I have to tell you that although I had prodromal symptoms all my life that made me behave oddly, the actual symptoms of the illness only started around the age of 28, so in my case that was in the second year of my first B.A., and I was diagnosed with schizophrenia ten years later. In the meantime I had a primary diagnosis of psychotic depression that didn't fully account for what I was experiencing. Back then, depression was considered as the common cold of mental illnesses and expected to last about a year. But I kept getting depressive episodes because of the voices I was hearing in my head that told me mean things. I would also suffer from insomnia, which is why pharmaceuticals put sedatives in psychiatric medications : to allow people to sleep at night. Otherwise, you can't function the next day. So I'd get depressed and be treated with antidepressants for about a year; then the treatment would be phased out--because you have to be weaned off those meds, you can't go off all of a sudden because of the withdrawal symptoms, which can be quite nasty. And some months later I'd start being depressed again, and depending on the doctor I might or might not be put back on antidepressants. One doctor I saw on campus during my second B.A. would not put me back on the medication despite my insistence that I was depressed because he thought I was just being anxious. Then again, he was not a real psychiatrist, just a GP with some training in psychiatry. He had never completed his residency because he would have had to move to another city to do so, and he was too lazy to do that. I had to go and see the pastor of the church I was attending for help in finding another doctor who would be willing to put me back on the medication that I needed badly. At that time I would start crying for no obvious reason on city buses. It was this same doctor who later diagnosed the schizophrenia six months after I graduated with my second B.A., the one in which I majored in P.W.E. Have you ever met people with schizophrenia before? It's referred to as youth's greatest disabler.

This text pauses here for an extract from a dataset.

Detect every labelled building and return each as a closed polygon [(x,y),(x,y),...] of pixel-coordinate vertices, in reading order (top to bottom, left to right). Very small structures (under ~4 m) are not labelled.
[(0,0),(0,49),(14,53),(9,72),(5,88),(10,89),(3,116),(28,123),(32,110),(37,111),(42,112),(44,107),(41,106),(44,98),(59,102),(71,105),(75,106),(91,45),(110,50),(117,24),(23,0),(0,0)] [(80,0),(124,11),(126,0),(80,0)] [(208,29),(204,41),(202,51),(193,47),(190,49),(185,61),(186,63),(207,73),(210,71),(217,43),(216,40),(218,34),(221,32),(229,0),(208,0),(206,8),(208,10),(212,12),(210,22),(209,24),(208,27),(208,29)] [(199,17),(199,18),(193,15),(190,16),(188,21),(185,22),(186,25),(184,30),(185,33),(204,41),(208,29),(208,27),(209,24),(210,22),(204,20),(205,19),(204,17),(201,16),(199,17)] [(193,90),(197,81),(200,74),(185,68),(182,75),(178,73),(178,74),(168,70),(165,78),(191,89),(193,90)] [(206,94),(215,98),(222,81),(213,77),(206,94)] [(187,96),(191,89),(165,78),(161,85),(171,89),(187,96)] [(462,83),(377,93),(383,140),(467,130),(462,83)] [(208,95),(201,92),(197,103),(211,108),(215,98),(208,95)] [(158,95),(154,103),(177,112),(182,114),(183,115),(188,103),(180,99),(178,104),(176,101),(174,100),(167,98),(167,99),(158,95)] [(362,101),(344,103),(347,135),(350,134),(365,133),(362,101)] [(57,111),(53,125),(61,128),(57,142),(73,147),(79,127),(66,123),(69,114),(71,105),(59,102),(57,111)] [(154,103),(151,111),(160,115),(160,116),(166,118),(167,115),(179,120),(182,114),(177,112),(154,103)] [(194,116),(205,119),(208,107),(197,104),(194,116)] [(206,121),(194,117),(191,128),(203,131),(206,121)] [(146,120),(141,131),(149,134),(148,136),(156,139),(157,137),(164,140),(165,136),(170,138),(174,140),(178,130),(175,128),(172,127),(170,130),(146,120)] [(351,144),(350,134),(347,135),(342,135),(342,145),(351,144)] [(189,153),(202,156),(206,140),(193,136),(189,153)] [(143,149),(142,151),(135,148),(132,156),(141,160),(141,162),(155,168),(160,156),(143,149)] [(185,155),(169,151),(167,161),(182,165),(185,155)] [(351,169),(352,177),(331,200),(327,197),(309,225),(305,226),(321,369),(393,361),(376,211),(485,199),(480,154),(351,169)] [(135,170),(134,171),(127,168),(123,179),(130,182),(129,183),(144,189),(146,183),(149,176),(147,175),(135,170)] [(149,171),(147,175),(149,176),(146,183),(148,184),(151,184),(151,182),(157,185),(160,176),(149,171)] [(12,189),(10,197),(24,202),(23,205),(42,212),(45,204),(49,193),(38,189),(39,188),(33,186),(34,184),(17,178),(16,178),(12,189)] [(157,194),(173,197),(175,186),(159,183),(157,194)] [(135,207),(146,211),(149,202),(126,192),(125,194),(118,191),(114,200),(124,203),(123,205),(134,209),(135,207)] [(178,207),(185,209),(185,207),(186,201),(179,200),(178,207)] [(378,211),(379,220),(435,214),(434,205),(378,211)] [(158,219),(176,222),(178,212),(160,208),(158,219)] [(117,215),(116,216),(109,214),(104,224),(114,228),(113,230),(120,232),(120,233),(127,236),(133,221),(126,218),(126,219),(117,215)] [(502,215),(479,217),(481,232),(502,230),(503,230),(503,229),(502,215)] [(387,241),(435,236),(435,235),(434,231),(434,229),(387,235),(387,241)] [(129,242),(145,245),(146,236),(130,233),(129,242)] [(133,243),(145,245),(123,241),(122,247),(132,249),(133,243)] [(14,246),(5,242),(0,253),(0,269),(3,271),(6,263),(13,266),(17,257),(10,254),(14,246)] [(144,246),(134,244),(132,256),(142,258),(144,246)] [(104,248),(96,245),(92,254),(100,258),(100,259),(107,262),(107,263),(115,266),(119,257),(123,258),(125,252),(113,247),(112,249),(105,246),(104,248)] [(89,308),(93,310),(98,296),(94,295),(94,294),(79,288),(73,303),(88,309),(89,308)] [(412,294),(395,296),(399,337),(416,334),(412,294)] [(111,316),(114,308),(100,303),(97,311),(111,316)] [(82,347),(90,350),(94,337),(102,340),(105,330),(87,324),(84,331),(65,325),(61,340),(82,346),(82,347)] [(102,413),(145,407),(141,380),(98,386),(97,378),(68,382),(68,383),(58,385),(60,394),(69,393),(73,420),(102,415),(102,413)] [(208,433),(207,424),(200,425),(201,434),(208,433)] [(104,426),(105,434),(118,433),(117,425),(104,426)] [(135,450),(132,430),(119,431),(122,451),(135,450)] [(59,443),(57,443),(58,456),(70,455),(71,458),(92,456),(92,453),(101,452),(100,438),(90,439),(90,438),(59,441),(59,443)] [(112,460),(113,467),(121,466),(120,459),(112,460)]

Hi Michele, thanks for sharing about your own journey. Your last comment prompted me to look up the stats. About 1 percent of people in the U.S. and in Canada have Schizophrenia and nearly all are diagnosed in their teens and early 20's. That's over 3.6 million people in our two countries; sadly, youth's greatest disabler indeed.
Hi Mark,
Yes, it's estimated that schizophrenia afflicts about 1% of the population world wide with about equal distribution between men and women. In men the average age of onset is between 15 and 25, and in women, it's between 25 and 35, so at 28 I was right in there.
But men with untreated schizophrenia tend to be more violent than women in the same situation. I read a very good article in the March 1987 issue of Saturday Night Magazine about the different ways the illness manifested itself depending on gender. It's title was, "Of Two Minds" I believe.